Rafael Nogueira
O Collège des Jésuites de
Reims, como muitos outros da França daquele século, seguia a Ratio Studiorum
com acréscimos próprios. Formava humanistas completos: latim e grego, retórica
e clássicos greco-romanos, disciplina firme e prática constante de escrita,
declamação e teatro escolar. Somavam-se história e geografia, matemática e
ciências, além de música, dança e esgrima. A escola jesuítica cultivava tanto
eloquência quanto virtude. O objetivo era formar elites capazes de agir na vida
pública, com instrução sólida e caráter cristão, abrindo portas para a
universidade, a vida religiosa ou a administração pública.
Não por acaso, muitos
philosophes receberam dos jesuítas o núcleo da própria formação. Desse
currículo de lógica, línguas clássicas, retórica, matemática, história
universal nasceram a devoção à razão, a visão global e a perspectiva histórica
articuladas a um ideal de caridade e de verdade. Não estaria justamente aí a
matriz do mundo que herdamos?
O mundo dá voltas. Educados por mestres que liam a história sob a Providência, os filhos, já pais do Iluminismo, “desencantaram” as ciências, as letras e as artes. Mantiveram o rigor contra superstições e abusos, mas extrapolaram certos limites: expulsaram Deus e enxugaram o rol das virtudes, deixando uma compaixão hipertrofiada, sem o freio das demais qualidades, e, com isso, a política do ressentimento atualmente em vigor. Nietzsche, que não era catecúmeno de Loyola, viu tudo: compaixão isolada fabrica uma sociedade hipersensível, tóxica, pronta a ofender-se por tudo e por nada.

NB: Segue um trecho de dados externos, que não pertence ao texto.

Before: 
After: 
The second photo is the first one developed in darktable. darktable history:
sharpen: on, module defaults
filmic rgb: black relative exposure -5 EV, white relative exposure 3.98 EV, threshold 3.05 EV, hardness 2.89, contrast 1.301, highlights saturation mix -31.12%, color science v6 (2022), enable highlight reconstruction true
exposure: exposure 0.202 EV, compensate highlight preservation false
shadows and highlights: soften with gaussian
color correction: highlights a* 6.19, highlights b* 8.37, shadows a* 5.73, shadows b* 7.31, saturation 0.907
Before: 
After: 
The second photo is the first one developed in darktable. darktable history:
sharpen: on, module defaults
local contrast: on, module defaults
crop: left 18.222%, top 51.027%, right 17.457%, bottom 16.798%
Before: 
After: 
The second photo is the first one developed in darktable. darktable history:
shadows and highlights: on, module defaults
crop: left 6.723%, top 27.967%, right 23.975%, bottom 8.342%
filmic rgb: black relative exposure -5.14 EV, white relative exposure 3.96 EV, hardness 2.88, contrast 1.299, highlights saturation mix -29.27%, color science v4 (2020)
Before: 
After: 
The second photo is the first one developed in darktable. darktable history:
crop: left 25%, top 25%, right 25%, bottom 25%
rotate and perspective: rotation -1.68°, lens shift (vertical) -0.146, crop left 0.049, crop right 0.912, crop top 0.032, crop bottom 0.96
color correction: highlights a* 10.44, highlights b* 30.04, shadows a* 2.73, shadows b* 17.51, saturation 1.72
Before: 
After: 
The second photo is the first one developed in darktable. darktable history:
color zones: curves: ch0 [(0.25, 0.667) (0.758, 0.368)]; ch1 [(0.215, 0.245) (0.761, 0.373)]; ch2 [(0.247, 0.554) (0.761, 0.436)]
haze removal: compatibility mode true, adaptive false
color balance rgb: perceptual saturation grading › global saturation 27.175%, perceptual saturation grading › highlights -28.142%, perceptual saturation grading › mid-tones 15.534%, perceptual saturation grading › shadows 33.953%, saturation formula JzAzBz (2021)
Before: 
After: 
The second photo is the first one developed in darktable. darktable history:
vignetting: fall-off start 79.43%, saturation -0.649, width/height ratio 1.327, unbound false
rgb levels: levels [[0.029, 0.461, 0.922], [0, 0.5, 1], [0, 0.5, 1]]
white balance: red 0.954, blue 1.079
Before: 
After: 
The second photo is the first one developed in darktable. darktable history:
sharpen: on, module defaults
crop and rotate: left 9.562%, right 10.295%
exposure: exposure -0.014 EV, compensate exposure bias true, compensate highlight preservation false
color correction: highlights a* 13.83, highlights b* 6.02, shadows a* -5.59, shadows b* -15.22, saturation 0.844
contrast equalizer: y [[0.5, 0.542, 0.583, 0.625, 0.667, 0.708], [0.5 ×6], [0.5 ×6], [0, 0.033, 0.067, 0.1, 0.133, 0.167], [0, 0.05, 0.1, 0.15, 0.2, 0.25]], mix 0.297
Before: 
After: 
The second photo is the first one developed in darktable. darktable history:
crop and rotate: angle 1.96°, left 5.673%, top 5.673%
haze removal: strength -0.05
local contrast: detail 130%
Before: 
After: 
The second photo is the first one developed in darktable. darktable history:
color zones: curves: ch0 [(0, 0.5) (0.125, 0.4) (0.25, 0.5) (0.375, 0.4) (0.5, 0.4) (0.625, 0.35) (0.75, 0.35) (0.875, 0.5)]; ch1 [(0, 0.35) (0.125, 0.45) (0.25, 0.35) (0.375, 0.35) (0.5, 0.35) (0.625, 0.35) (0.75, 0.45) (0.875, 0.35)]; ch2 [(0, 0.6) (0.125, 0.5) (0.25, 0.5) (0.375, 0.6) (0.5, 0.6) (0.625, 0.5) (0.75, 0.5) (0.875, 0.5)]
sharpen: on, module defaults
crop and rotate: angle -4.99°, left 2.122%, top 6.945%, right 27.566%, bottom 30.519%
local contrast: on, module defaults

Faltou-lhes a lição, que os
jesuítas ensinavam até no silêncio, segundo a qual a razão precisa da tradição
como o rio precisa das margens para não virar pântano. Sem a fé, a razão vira
técnica de legitimar apetites, o debate público se degrada em estatísticas
cegas e narrativas com pretensão de ciência.
Não digo que os jesuítas
fossem perfeitos, digo que foram mestres, inclusive dos seus críticos, como
Voltaire, Diderot e o próprio Condorcet. Havia disciplina intelectual,
seriedade de estudo, cosmopolitismo de referências: da Bíblia a Cícero, de
Tácito às navegações, da álgebra à cartografia. Educação era alta exigência com
alto propósito: salvar almas e fundar cidades. Cidades que favoreçam o cultivo
das virtudes e a vida segundo o Evangelho. Evangelização e civismo, cada qual
em seu foro, sem esquecer que o homem real tem corpo político e alma imortal.
Entre jesuítas e iluministas
há um ponto de ouro: alta exigência com finalidade pública, abertura metódica
da inteligência ao mundo e concepção universal de bens. A prudência está em não
romper a ponte. Quando os iluministas herdaram o rigor e expulsaram o sagrado,
ficaram com o mapa e perderam o território, preservaram o bisturi e perderam o
doente, guardaram o esqueleto e expulsaram a alma. Talvez nos caiba refazer a
síntese, recuperando o que foi interrompido com a supressão pontifícia de 1773
quanto ao bom ensino jesuítico, sem que retornasse com sua restauração em 1814.
Penso em sua seriedade, seu
rigor, seu amor à verdade, propondo, para este século XXI, um “novum trivium”
que devolva aos jovens a gramática para dizer, a lógica para pensar, a retórica
para persuadir, e, com elas, a medida de uma liberdade que saiba respeitar a
ordem, e de uma razão que saiba conviver com a tradição.